* Your instructions *
Would you return every entry below without a single difference?

(Data extracted from a collection)
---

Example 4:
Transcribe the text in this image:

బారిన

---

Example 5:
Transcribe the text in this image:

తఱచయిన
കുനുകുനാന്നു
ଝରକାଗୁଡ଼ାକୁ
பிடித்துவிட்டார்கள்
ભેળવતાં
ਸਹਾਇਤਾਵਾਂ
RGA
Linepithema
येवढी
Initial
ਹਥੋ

* Expected answer *
---

Example 4:
Transcribe the text in this image:

బారిన

---

Example 5:
Transcribe the text in this image:

తఱచయిన
കുനുകുനാന്നു
ଝରକାଗୁଡ଼ାକୁ
பிடித்துவிட்டார்கள்
ભેળવતાં
ਸਹਾਇਤਾਵਾਂ
RGA
Linepithema
येवढी
Initial
ਹਥੋ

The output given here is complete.